Meios Dias

Sunday, October 15, 2006

Desapego

As duas escovas de dente resumem bem os últimos meses. A rosa quer dizer "sim, a esperança resiste"; a roxa, "vem pra casa assistir a um filme que a gente com certeza não vai assistir hoje".
Mas não quero mais nenhuma. Prefiro a minha, azul, de cerdas espalhadas, que preciso trocar e lembro todo dia ao sair de casa e esqueço ao passar pela farmácia, entretido com o horário ou com outro jogo mental que não canso de fazer.
Porque eu penso, penso, penso, penso (e esse recurso de repetir palavras para parecer rock'n'roll eu já usei no texto abaixo, sem sucesso) e nada sai da minha cabeça. A minha memória serve para me confundir e torturar.

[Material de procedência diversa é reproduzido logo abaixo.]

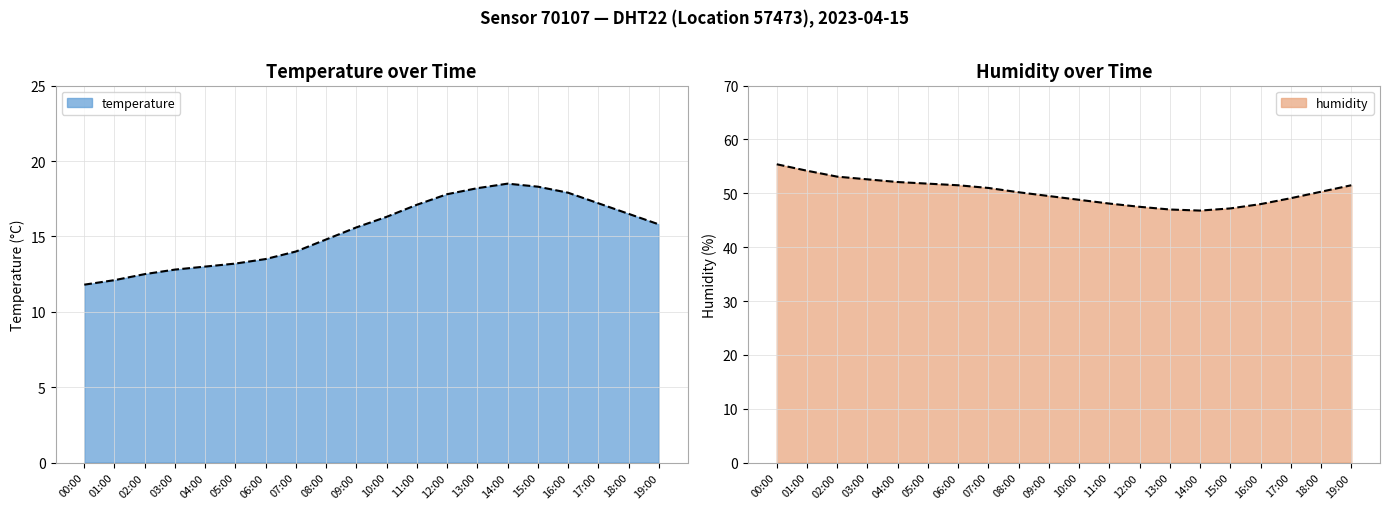

Count the number of data series in this chart.

2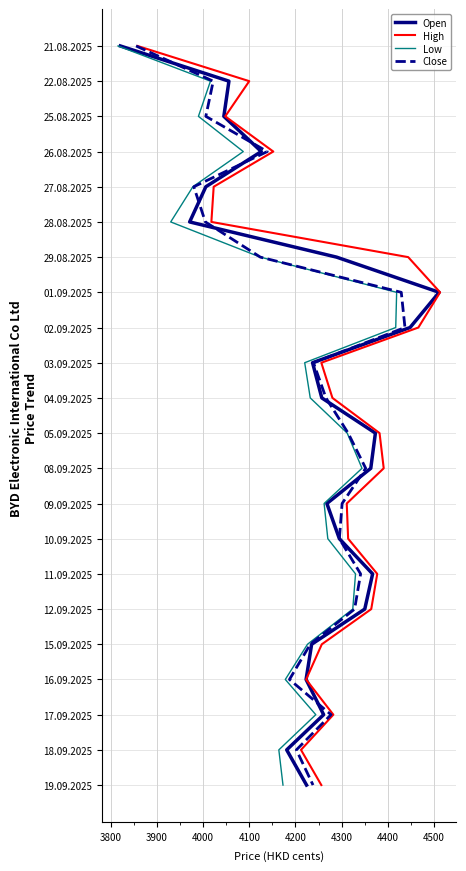

Is the value of Low at 16 greater than the value of High at 4100?

Yes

Tal qual um arquivo morto e ruim.
E objetos, escovas sem uso que apenas juntam poeira em cima da pia, são parte da memória ruim. Defendê-las sobre a pia é defender a auto-tortura e a sabotagem interna que tanta gente, terapeutas ou não, insiste para dispensar da vida. Pois essa solidão a qual me reservo agora é para tratar melhor dos meus dentes, enquanto ninguém mais liga ou tem interesse em deixar seu porta-cerdas sobre qualquer item de mármore que eu tenha no meu apartamento.

My little empire

"I'm happy being sad." James Dean Bradfield, manso, encerra assim a canção mais bela de "This is My Truth, Tell me Yours", maior sucesso e, ao mesmo tempo, maior fracasso do Manic Street Preachers _vendeu mais que nenhum outro mas foi o menos Manics de seus sete discos até aqui.
Na piscina percebi que a felicidade vem de não ser feliz, de estar à toa, sozinho, de peito vazio. Não dei conta de que o feito, de o amontoado de coisas que virou este ano, pode não ser nada, nada, nada, nada (a repetição é por querer que este texto soe como música mesmo sem ser).
Sou feliz com uma caixa de CDs, rindo sozinho. Ou voltando a pé de um lugar qualquer. Ou com a caixa de discos que acabei baixando de sono mal-dormido _e o computador funcionando sozinho, à caça do que eu não tenho. Pensou se fosse assim, o computador buscando as palavras que não tenho para comentar aqui? Eu seria como o personagem principal do último livro de Jonathan Safran Foer, o melhor escritor destes tristes anos zero zero que não começam nem acabam. Eu estou aqui gastando o meu tempo, tal qual outro personagem, desta vez os da série "Seinfeld", aquela que descorre sobre o nada. Pois é assim meu texto, é sobre o nada, o vento que não passa, não soa, o calor que passo aqui neste quarto amplo e fechado que alguém diz que é redação. Mas eu sou feliz sendo sozinho, triste ou vazio. É uma felicidade estranha, mas eu juro que ela existe.